Joshua Hopkins, who is serving time for drug dealing, says in the documentary that he knows most people think guys like him can’t change. But he says the University of Wisconsin graduate students teaching the class gave him a different perspective.
“It’s another thing to have people who have that heart, who have that humanity, who have the want to reach out,” said Hopkins. “And that’s what keeps people like me wanting to reach back, wanting to change.”
And for the teachers like University of Wisconsin-Madison graduate student Jose Vergara teaching in prison is more than just a chance to practice his classroom technique. He’s convinced reading literature, especially Russian literature, can change the lives of the inmate students he’s teaching.
“Taking these classes isn’t going to help them get out of prison any sooner – it’s not a bargaining chip,” said Vergara. “But they get different perspectives, different world views – the sort of dynamic, maximalist Russian world view where everything’s really a struggle and you’ re working through these big ideas in everyday life.”
“It helps them think about what they’ve done and what their lives are in prison, and perhaps change in some way, big or small,” added Vergara.
One of Vergara’s students, Daniel Wright, was just released this month after he served three years for stabbing someone in a drunken fight. In the film, Wright says in the film that reading “Anna Karenina” helped him understand something he’d never realized: “That women do have feelings, and seeing that Anna Karenina actually had some issues she was dealing with Alexander Alexandrovitch, that she wasn’t able to reveal to him because of the kind person he was,” he said. “It gives you real-life scenarios so you are able to make better choices in the future.
The director of the film, Marc Kornblatt, says he hopes the film provides a window into the lives of men – some of whom even he believes should never get out, and others whom he thinks maybe shouldn’t be locked up for as long as they are.
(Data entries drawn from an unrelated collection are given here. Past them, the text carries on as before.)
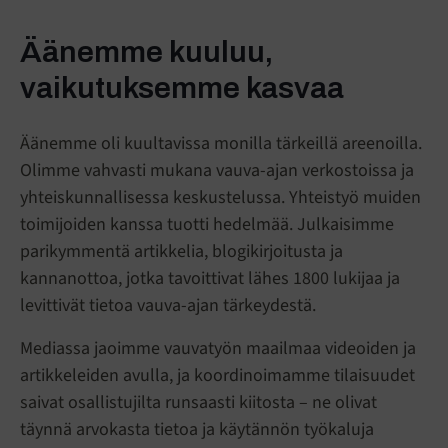
Äänemme kuuluu,
vaikutuksemme kasvaa
Äänemme oli kuultavissa monilla tärkeillä areenoilla.
Olimme vahvasti mukana vauva-ajan verkostoissa ja
yhteiskunnallisessa keskustelussa. Yhteistyö muiden
toimijoiden kanssa tuotti hedelmää. Julkaisimme
parikymmentä artikkelia, blogikirjoitusta ja
kannanottoa, jotka tavoittivat lähes 1800 lukijaa ja
levittivät tietoa vauva-ajan tärkeydestä.
Mediassa jaoimme vauvatyön maailmaa videoiden ja
artikkeleiden avulla, ja koordinoimamme tilaisuudet
saivat osallistujilta runsaasti kiitosta – ne olivat
täynnä arvokasta tietoa ja käytännön työkaluja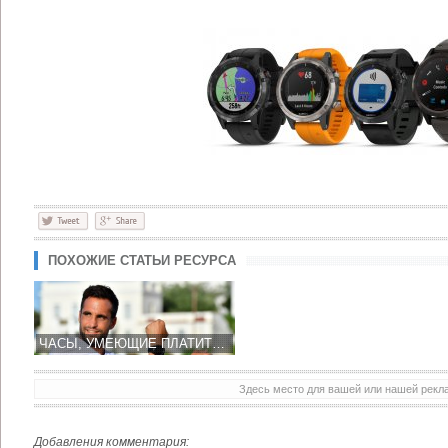
ПОХОЖИЕ СТАТЬИ РЕСУРСА
ЧАСЫ, УМЕЮЩИЕ ПЛАТИТЬ: ОБЗОР СИСТЕМ
Здесь место для вашей или нашей рек
Добавления комментария: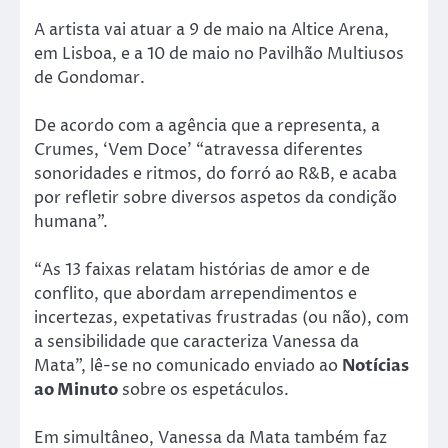
A artista vai atuar a 9 de maio na Altice Arena,
em Lisboa, e a 10 de maio no Pavilhão Multiusos
de Gondomar.
De acordo com a agência que a representa, a
Crumes, ‘Vem Doce’ “atravessa diferentes
sonoridades e ritmos, do forró ao R&B, e acaba
por refletir sobre diversos aspetos da condição
humana”.
“As 13 faixas relatam histórias de amor e de
conflito, que abordam arrependimentos e
incertezas, expetativas frustradas (ou não), com
a sensibilidade que caracteriza Vanessa da
Mata”, lê-se no comunicado enviado ao
Notícias
ao Minuto
sobre os espetáculos.
Em simultâneo, Vanessa da Mata também faz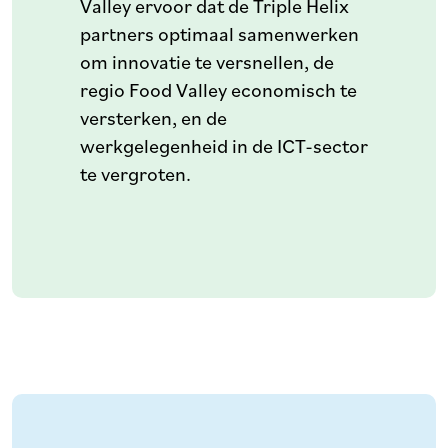
Valley ervoor dat de Triple Helix
partners optimaal samenwerken
om innovatie te versnellen, de
regio Food Valley economisch te
versterken, en de
werkgelegenheid in de ICT-sector
te vergroten.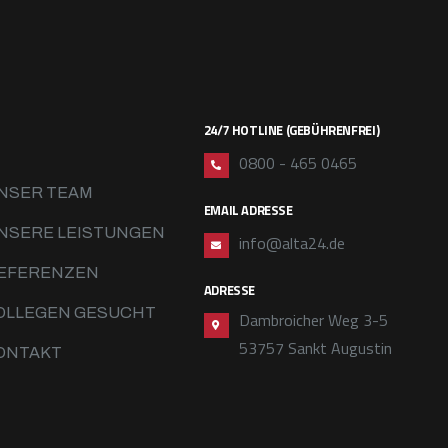
24/7 HOTLINE (GEBÜHRENFREI)
0800 - 465 0465
NSER TEAM
EMAIL ADRESSE
NSERE LEISTUNGEN
info@alta24.de
EFERENZEN
ADRESSE
OLLEGEN GESUCHT
Dambroicher Weg 3-5
53757 Sankt Augustin
ONTAKT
“Some of them maybe really horrible people, and some of them who I sat next to may have dome some horrible acts,” said Kornblatt. “But for that two hour moment, the reading and the writing was as good as it gets in the world of discourse about literature and language.”
The film is the Golden Badger award winner at this year’s Wisconsin Film Festival. It will have its first public showing at the festival on Saturday.